Please Let Me Wonder - The Beach Boys
This is also beautiful, a clear precursor to "Wouldn't It Be Nice," with falsetto-minded young people wishing they could screw but being denied by state law.
I'm So Young - The Beach Boys
4. We love us some Eddie Holman here at The Driftwood Singers. That's because we wholeheartedly approve of male falsetto in all its forms. Feelings! Most of the time you want to keep them way down deep inside. And that's probably a good idea. But sometimes you let'em rip and the result works for everyone. Especially if you're Eddie Holman or The Delfonics. There's a very special "Cry of the Valkyries" flugel horn in this tune that will become much more common in the year 2525 when we're cruising the spaceways looking for the best place to park in the unified field.
I Love You - Eddie Holman
5. In all of this love talk, let's not forget the joys of painting it black and saying fuck you to some asshole who wants you to work for a living. When I was a teenager, my first punk LP was Who's Got the 10 1/2? by Black Flag from 1986. I was 15 years old when I was flipping through the vinyl stacks next to the scariest punk rock ne'er-do-well at my school, who told me to buy this. Trust me, I did it more out of fear than desire. When I got home, I was genuinely frightened by what I heard. Terrified! This was bad music for bad people. They were ecnouraging me -- a B+ student with a future! -- to kill and screw. Now THIS was rock and roll. Thus began a love affair.
My War - Black Flag
6. Okay, back to love. Got to be there. Gotta! If for no other reason than some arsehole on eBay bid me up BIG TIME on this album and I need you to download it and make me feel like it was worth it. From 1976's In the Dark.

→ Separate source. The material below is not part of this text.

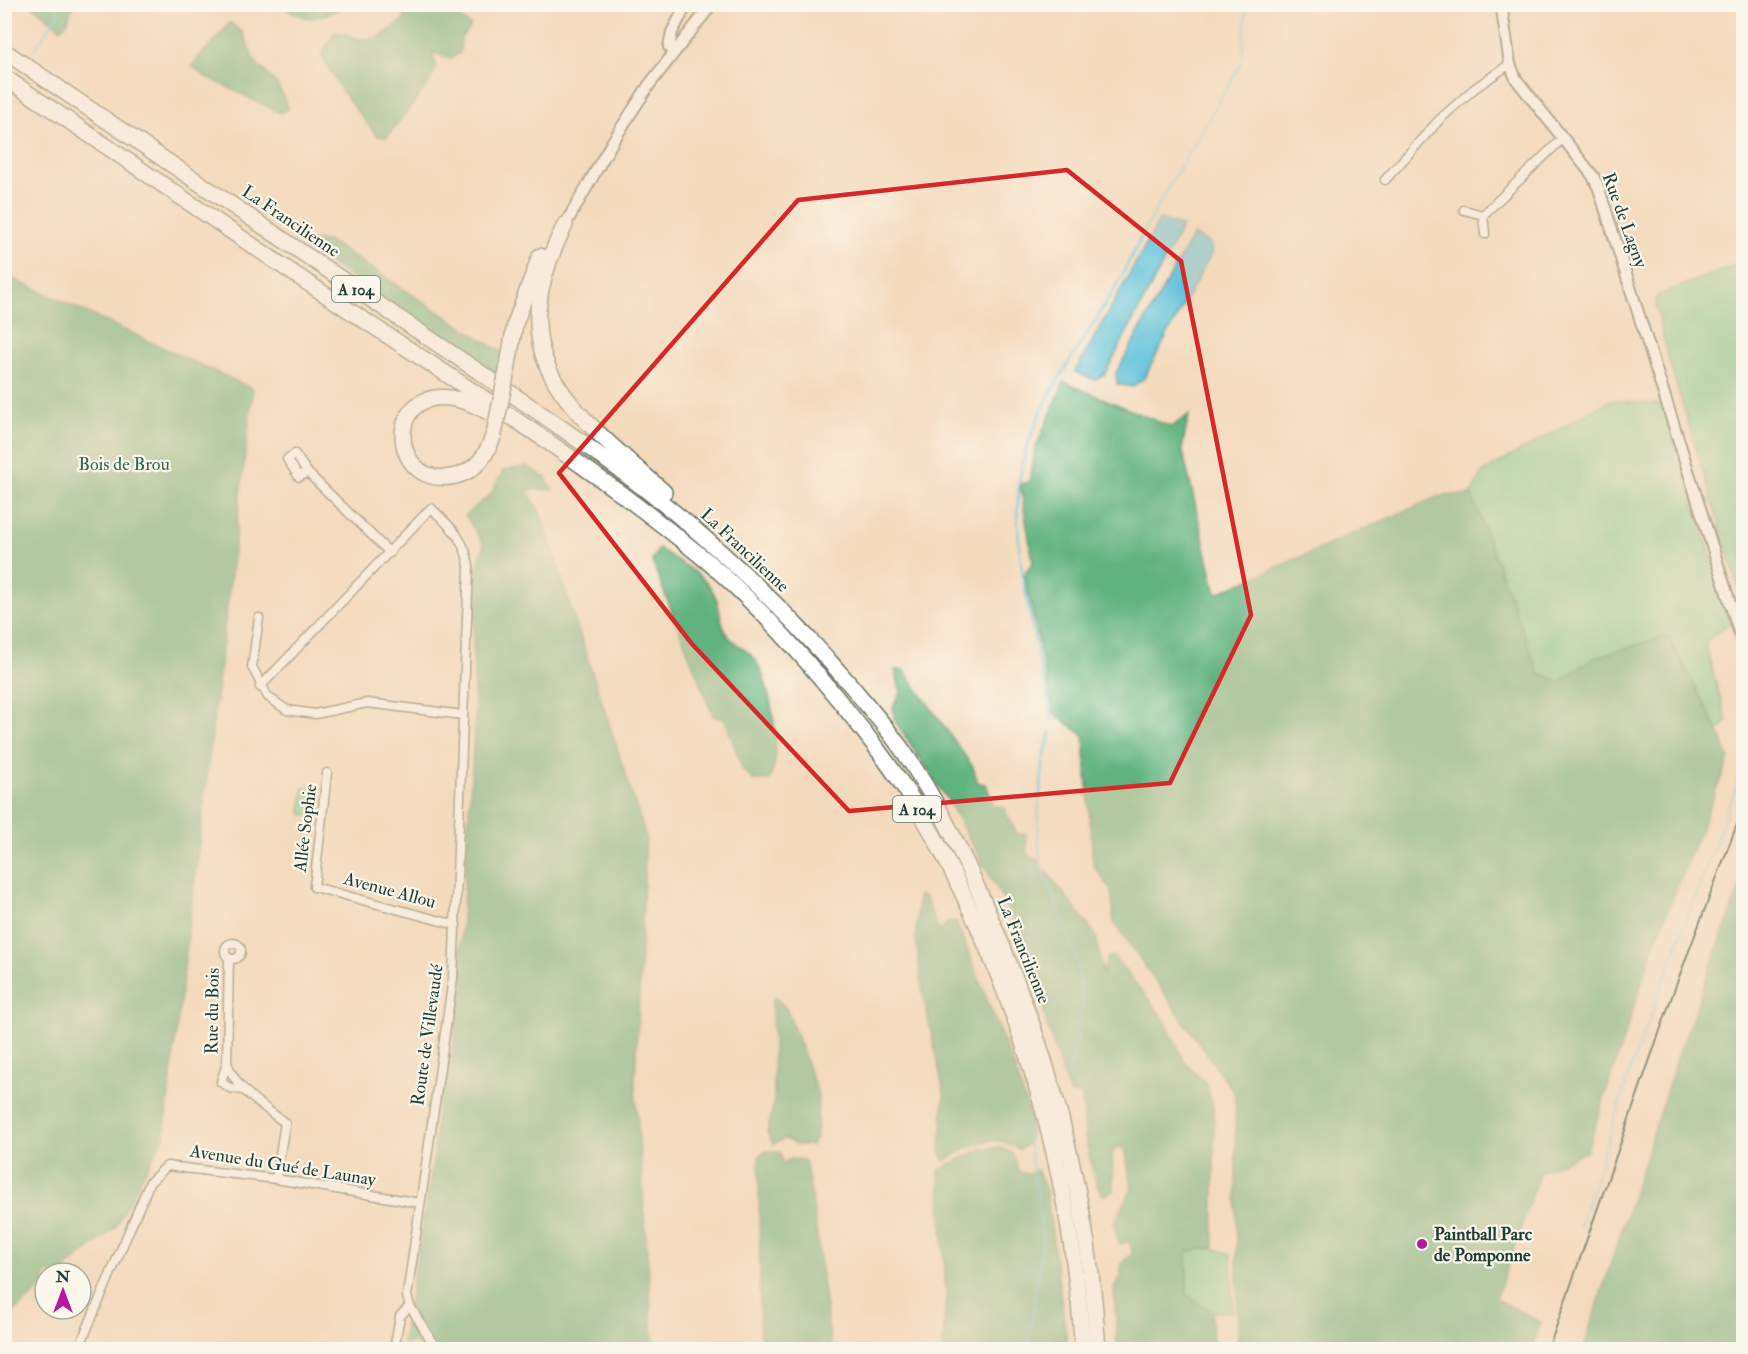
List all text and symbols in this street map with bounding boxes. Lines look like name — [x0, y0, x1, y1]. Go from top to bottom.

Got to Be There - Toots & The Maytals
(Editor's Note: The author was drunk when he wrote this, but after seeing it in the cold light of day he's decided he can live with it, mostly. Some minor editing has been performed.)
5 comments:
"Some minor editing has been performed"
Where did that "Sharia Law" link originally go?
Thanks for the Percy Sledge. After a little digging, I think, but I'm not positive, that Eddie Hinton is the lead guitarist on those tracks. He wrote "Cover Me" and played lead guitar at Muscle Shoals from '67 to '71.
http://en.wikipedia.org/wiki/Eddie_Hinton
Thank you, Mr. Rambler! I think you may be right on Hinton. The Sharia Law link was to Wikipedia and I've fixed it (thanks).
Been loving the beach boys more and more all the time. I have even been known to go on a tear of listening to Dennis Wilson's Pacific Ocean Blue album.
Track it down
I've been jamming that quite a bit since Mr. Poncho gave me a nice copy of it. We should probably blog it soon. Mr. Poncho has a good take on it, compares him to Wilco. Mr. Poncho?